# knowledgeable native English speaker



## hhtt

"I would describe myself as knowledgeable native English speaker" cümlesinin Türkçe karşılıkları ne olabilir?


----------



## Şafak

İngilizce cümlede neyi anlamıyorsun merak ediyorum.


----------



## hhtt

Şafak said:


> İngilizce cümlede neyi anlamıyorsun merak ediyorum.

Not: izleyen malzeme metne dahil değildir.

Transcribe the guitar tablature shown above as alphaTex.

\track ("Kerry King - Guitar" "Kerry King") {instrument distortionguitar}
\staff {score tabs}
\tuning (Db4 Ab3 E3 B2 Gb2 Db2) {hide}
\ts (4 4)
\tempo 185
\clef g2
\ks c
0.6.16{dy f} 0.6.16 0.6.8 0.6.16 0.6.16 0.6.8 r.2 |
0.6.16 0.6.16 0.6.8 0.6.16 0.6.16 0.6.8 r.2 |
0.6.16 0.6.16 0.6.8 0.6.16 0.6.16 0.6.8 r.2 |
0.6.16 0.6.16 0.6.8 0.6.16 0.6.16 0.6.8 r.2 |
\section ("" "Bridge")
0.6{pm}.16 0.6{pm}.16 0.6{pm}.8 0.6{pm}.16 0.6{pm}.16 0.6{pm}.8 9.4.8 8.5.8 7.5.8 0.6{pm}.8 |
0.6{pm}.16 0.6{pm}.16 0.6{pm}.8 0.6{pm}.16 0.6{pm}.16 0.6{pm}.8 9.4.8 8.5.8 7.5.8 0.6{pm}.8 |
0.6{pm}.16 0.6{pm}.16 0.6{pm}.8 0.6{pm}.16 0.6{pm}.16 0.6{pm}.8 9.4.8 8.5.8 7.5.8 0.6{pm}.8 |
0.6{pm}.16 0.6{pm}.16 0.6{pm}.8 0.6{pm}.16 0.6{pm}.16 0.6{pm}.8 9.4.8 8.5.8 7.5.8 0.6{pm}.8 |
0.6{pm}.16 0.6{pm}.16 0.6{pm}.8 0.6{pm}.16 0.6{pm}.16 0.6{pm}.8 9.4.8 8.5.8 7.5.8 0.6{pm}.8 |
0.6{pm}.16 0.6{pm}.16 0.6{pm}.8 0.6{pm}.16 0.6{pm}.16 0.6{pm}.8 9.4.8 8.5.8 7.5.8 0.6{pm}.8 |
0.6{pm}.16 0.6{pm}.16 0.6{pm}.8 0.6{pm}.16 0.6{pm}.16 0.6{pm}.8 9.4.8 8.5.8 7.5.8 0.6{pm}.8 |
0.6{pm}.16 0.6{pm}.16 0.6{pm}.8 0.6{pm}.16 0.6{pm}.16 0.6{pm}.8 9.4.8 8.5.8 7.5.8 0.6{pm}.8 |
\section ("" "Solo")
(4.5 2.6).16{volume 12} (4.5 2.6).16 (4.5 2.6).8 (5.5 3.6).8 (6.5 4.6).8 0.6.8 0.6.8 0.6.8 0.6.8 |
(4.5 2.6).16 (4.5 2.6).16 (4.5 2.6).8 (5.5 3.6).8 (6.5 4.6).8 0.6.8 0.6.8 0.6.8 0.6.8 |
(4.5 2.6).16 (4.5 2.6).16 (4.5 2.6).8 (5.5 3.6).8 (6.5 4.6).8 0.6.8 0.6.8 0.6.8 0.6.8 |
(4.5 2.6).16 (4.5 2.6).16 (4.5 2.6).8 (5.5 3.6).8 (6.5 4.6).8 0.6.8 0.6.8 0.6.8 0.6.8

Güzel karşılıklarını arıyordum.


----------



## Şafak

Hala güzel karşılığı arıyorsan:

Kendimi bilgili bir İngilizce anadili olan biri olarak tanımlarım.

Harika.


----------



## elroy

İngilizce cümleden “a” eksik.

_I would describe myself as *a* knowledgeable native English speaker. _


----------



## kalenderi

Düz çeviri yapmak pek sağlıklı olmayacaktır. Ben şöyle çevirdim:

"Kendimi anadili İngilizceye vâkıf biri olarak tanımlıyorum."


----------



## drowsykush

“Kendimi ana dilim olan İngilizceye hâkim biri olarak tanımlayabilirim.”


----------



## misi2991

Kendimi bilgili bir İngilizce ana dil konuşuru olarak tanımlayabilirim.


----------



## kalenderi

Akademik yayınların etkisiyle ileride durum belki değişebilir ama "ana dil konuşuru" şu an gündelik hayatta pek kullanımı olmayan ve doğal durmayan bir ifade. Benim kulağıma çok "deneysel" ve tuhaf geliyor.

"İngilizce ana dil konuşurları" yerine "ana dili İngilizce olanlar" demek bana çok daha doğal geliyor.


----------



## kalenderi

Bu arada ana dilin yazılışında da bir standartsızlık ve karmaşa var. TDK sözlüğünde ayrı, Dil Derneğininkinde bitişik yazılıyor. Benzer şekilde Vikipedi'de "Anadili" ve "Uluslararası Anadili Günü" maddelerinde bitişik yazılırken aynı siteye bağlı Vikisözlük'te ayrı yazılı.


----------